In conclusione: alla bioetica è delegato il compito di riesaminare criticamente le condizioni
complessive di vita per come esse sono influenzate dalla tecnologia medica. 2
3. La bioetica tra storia e problematizzazione
Gli studiosi di orientamento cattolico affermano l’esistenza di una “preistoria” della bioetica;
sostengono che la nascita della bioetica è preceduta da un insieme di eventi che hanno
prodotto riflessioni etiche. In particolar modo evidenziano il ruolo del magistero della Chiesa
nell’elaborare direttive morali e indicazioni di comportamenti che costituiscono una sorta di
antefatto della bioetica.
Di questa “preistoria” è momento imprescindibile il processo di Norimberga, in cui la scienza
moderna viene definita “riduzionistica” e “disumanizzante”: l’autonomia dei suoi percorsi
avrebbe deprivato l’uomo della sua identità di creatura e figlio di Dio per trasformarlo in un
ente naturale generico, oggetto di qualsiasi esperimento. Il nazismo ne sarebbe la
conseguente manifestazione.
Alla riflessione sul significato del processo di Norimberga, va correlata la costante attenzione
nel corso del tempo dei pontefici e del magistero della Chiesa ai temi della medicina, all’etica
della procreazione e della vita familiare.
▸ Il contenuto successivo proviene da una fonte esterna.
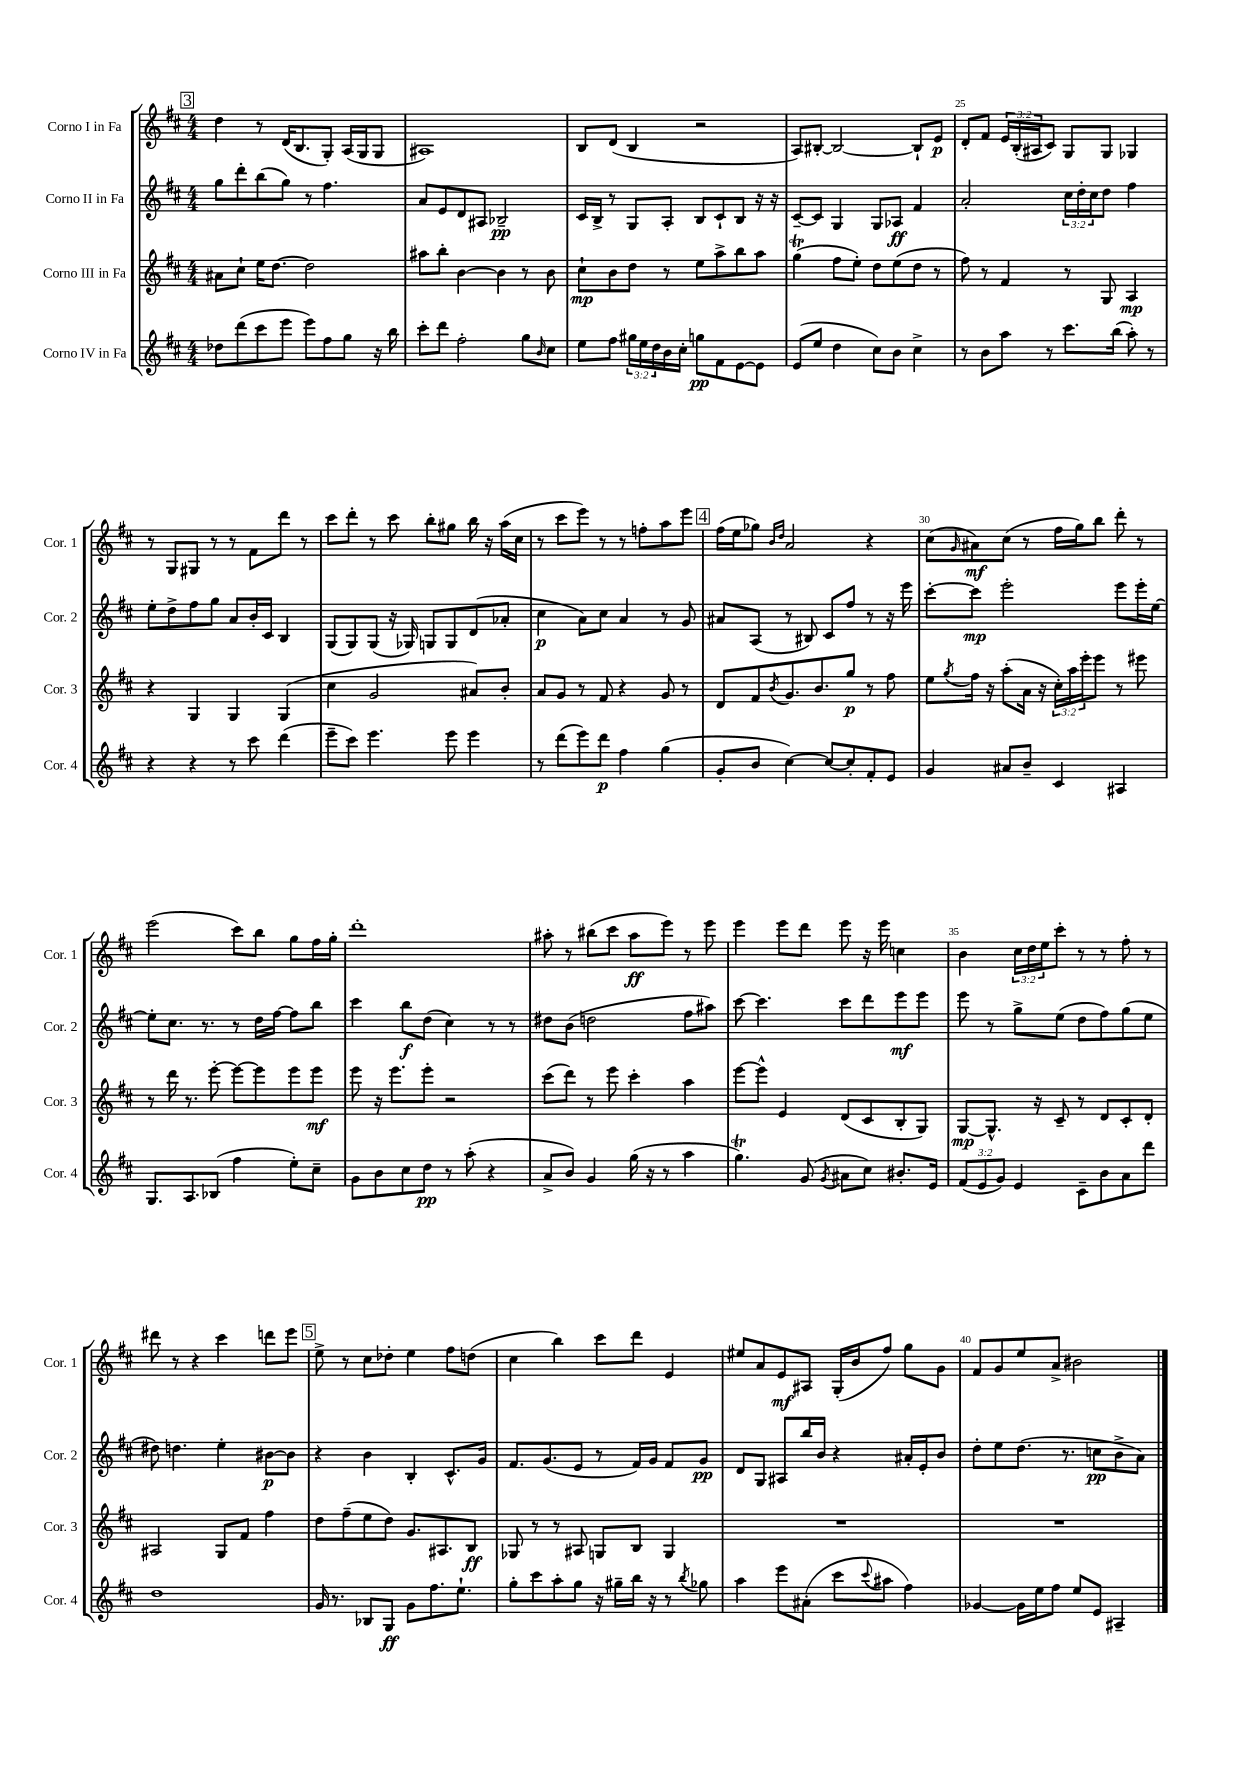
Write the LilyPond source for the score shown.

<<
\new StaffGroup <<
\new Staff = "s0" \with { instrumentName = "Corno I in Fa" shortInstrumentName = "Cor. 1" } {
    \clef treble \key d \major \numericTimeSignature \time 4/4 \override Staff.TupletNumber.text = #tuplet-number::calc-fraction-text
    \mark \markup { \box "3" } d''4 r8 d'16( b8. g8-.) a16( g16 g8 |
    ais1) |
    b8 d'8( b4 r2 |
    a8) bis8~-. bis2~ bis8-! e'8\p |
    d'8-. fis'8 \tuplet 3/2 { e'16 b16-.( ais16 } cis'8) g8 g8 ges4 |
    r8 g8 gis8 r8 r8 fis'8 d'''8 r8 |
    cis'''8 d'''8-. r8 cis'''8 b''8-. gis''8 b''16 r16 a''16( cis''16 |
    r8 cis'''8 e'''8) r8 r8 f''8-. a''8 e'''8 |
    \mark \markup { \box "4" } fis''16( e''16 ges''8) \grace { b'16 d''16 } a'2 r4 |
    cis''8( \grace { g'16 } ais'8\mf) cis''8( r8 fis''16 g''16) b''8 d'''8-. r8 |
    e'''2( cis'''8) b''8 g''8 fis''16 g''16-. |
    d'''1-. |
    ais''8-. r8 bis''8( cis'''8 ais''8\ff e'''8) r8 e'''8 |
    e'''4 e'''8 d'''8 e'''8 r16 e'''16 c''4 |
    b'4 \tuplet 3/2 { cis''16 d''16 e''16 } cis'''8-. r8 r8 fis''8-. r8 |
    dis'''8 r8 r4 cis'''4 d'''8 e'''8 |
    \mark \markup { \box "5" } e''8-> r8 cis''8 des''8-. e''4 fis''8 d''8( |
    cis''4 b''4) cis'''8 d'''8 e'4 |
    eis''8 a'8 e'8\mf ais8 g16-.( b'16 fis''8) g''8 g'8 |
    fis'8 g'8 e''8 a'8-> bis'2 \bar "|." |
}
\new Staff = "s1" \with { instrumentName = "Corno II in Fa" shortInstrumentName = "Cor. 2" } {
    \clef treble \key d \major \numericTimeSignature \time 4/4 \override Staff.TupletNumber.text = #tuplet-number::calc-fraction-text
    \mark \markup { \box "3" } g''8 d'''8-. b''8( g''8) r8 fis''4. |
    a'8 e'8 d'8 ais8 bes2--\pp |
    cis'16 b16-> r8 g8 a8-. b8 cis'8-! b8 r16 r16 |
    cis'8~-- cis'8 g4 g8 aes8\ff fis'4 |
    a'2-. \tuplet 3/2 { cis''16 d''16-. cis''16 } d''8 fis''4 |
    e''8-. d''8-> fis''8 g''8 a'8 b'16-. cis'16 b4 |
    g8( g8) g8( r16 ges16) g8 g8 d'8( aes'8-. |
    cis''4\p a'8) cis''8 a'4 r8 g'8 |
    \mark \markup { \box "4" } ais'8 a8( r8 bis8) cis'8 fis''8 r8 r16 e'''16 |
    cis'''8~-. cis'''8\mp e'''2-. e'''8 e'''16-. e''16~ |
    e''8-. cis''8. r8. r8 d''16 fis''16~ fis''8 b''8 |
    cis'''4 b''8\f d''8( cis''4) r8 r8 |
    dis''8 b'8( d''2 fis''8 ais''8) |
    cis'''8~ cis'''4. cis'''8 d'''8 e'''8\mf e'''8 |
    e'''8 r8 g''8-> e''8( d''8 fis''8) g''8( e''8 |
    dis''8) d''4. e''4-. bis'8~\p bis'8 |
    \mark \markup { \box "5" } r4 b'4 b4-. cis'8.-^ g'16 |
    fis'8. g'8.( e'8 r8 fis'16) g'16 fis'8 g'8\pp |
    d'8 g8 ais8 b''16 b'16 r4 ais'16-. e'16-. b'8 |
    d''8-. e''8 d''8.( r8. c''8\pp b'8-> a'8) \bar "|." |
}
\new Staff = "s2" \with { instrumentName = "Corno III in Fa" shortInstrumentName = "Cor. 3" } {
    \clef treble \key d \major \numericTimeSignature \time 4/4 \override Staff.TupletNumber.text = #tuplet-number::calc-fraction-text
    \mark \markup { \box "3" } ais'8 cis''8-! e''16 d''8.~ d''2 |
    ais''8 b''8-. b'4~ b'4 r8 b'8 |
    cis''8-!\mp b'8 d''8 r8 e''8 a''8-> b''8 a''8 |
    g''4\trill( fis''8 e''8-.) d''8 e''8( d''8 r8 |
    fis''8) r8 fis'4 r8 g8 a4\mp |
    r4 g4 g4 g4( |
    cis''4 g'2 ais'8) b'8-. |
    a'8 g'8 r8 fis'8 r4 g'8 r8 |
    \mark \markup { \box "4" } d'8 fis'8 \acciaccatura { b'8 } g'8. b'8. g''8\p r8 fis''8 |
    e''8 \acciaccatura { g''8 } fis''16 r16 a''8-.( a'16 r16 \tuplet 3/2 { cis''16-.) a''16 e'''16-. } e'''8 r8 eis'''8 |
    r8 d'''16 r8. e'''8~-. e'''8~ e'''8 e'''8 e'''8\mf |
    e'''8 r16 e'''8. e'''8-. r2 |
    cis'''8( d'''8) r8 e'''8 cis'''4-. a''4 |
    e'''8~ e'''8-^ e'4 d'8( cis'8 b8-. g8) |
    g8~\mp g8.-^ r16 cis'8-- r8 d'8 cis'8-. d'8-. |
    ais2 g8 fis'8 fis''4 |
    \mark \markup { \box "5" } d''8 fis''8--( e''8 d''8) g'8. ais8. b8\ff |
    ges8 r8 r8 ais8 g8 b8 g4 |
    R1 |
    R1 \bar "|." |
}
\new Staff = "s3" \with { instrumentName = "Corno IV in Fa" shortInstrumentName = "Cor. 4" } {
    \clef treble \key d \major \numericTimeSignature \time 4/4 \override Staff.TupletNumber.text = #tuplet-number::calc-fraction-text
    \mark \markup { \box "3" } des''8 d'''8( cis'''8 e'''8 e'''8) fis''8 g''8 r16 b''16 |
    cis'''8-. d'''8 fis''2-. g''8 \grace { b'16 } cis''8 |
    e''8 fis''8 \tuplet 3/2 { gis''16 e''16 d''16 } b'16 cis''16-. g''8\pp fis'8 e'8~ e'8 |
    e'8( e''8 d''4 cis''8) b'8 cis''4-> |
    r8 b'8 a''8 r8 cis'''8. b''16( a''8-.) r8 |
    r4 r4 r8 cis'''8 d'''4( |
    e'''8-- cis'''8) e'''4. e'''8 e'''4 |
    r8 d'''8( e'''8) d'''8\p fis''4 g''4( |
    \mark \markup { \box "4" } g'8-. b'8 cis''4~) cis''8~ cis''8-. fis'8-. e'8 |
    g'4 ais'8 b'8-- cis'4 ais4 |
    g8. a8. bes8( fis''4 e''8-.) cis''8-- |
    g'8 b'8 cis''8 d''8\pp r8 a''8-.( r4 |
    a'8-> b'8) g'4 g''16( r16 r8 a''4 |
    g''4.\trill) g'8( \acciaccatura { g'8 } ais'8 cis''8) bis'8.-. e'16 |
    \tuplet 3/2 { fis'8( e'8 g'8) } e'4 cis'8-- b'8 a'8 d'''8 |
    d''1 |
    \mark \markup { \box "5" } g'16 r8. bes8 g8\ff g'8 fis''8. e''8.-! |
    g''8-. cis'''8 a''8-. g''8 r16 gis''16-- b''16 r16 r8 \acciaccatura { b''8 } ges''8 |
    a''4 e'''8 ais'8-.( cis'''8 \appoggiatura { cis'''8 } ais''8 fis''4) |
    ges'4~ ges'16 e''16 fis''8 e''8 e'8 ais4-- \bar "|." |
}
>>
>>
\layout { \context { \Score currentBarNumber = #21 \override BarNumber.break-visibility = ##(#f #t #t) barNumberVisibility = #(every-nth-bar-number-visible 5) } }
Nata da tale retroterra storico e filosofico, la bioetica sarebbe il punto di arrivo di una
tradizione si configurerebbe prioritariamente come la risposta ai rischi di antiumaninsmo
veicolati nel mondo moderno dalla scienza.
Il fronte laico, invece, sostiene che la bioetica nasce dal profondo mutamento storico
realizzatosi negli anni ‘60.
L’elemento concettuale determinante per la configurazione della bioetica sarebbe la crisi di
“morali assolute”, di morali cioè incentrate sulla determinazione di un quadro valoriale reso
assoluto da una fondazione filosofica di tipo ontologico e da una specifica concezione della
verità.
La bioetica si configura come una branca dell’etica applicata, la cui novità risiede nel
riferimento ad un’etica senza assoluti.
La bioetica va considerata come ultima tappa del lungo processo di secolarizzazione che sta
trasformando profondamente il clima culturale della civiltà occidentale.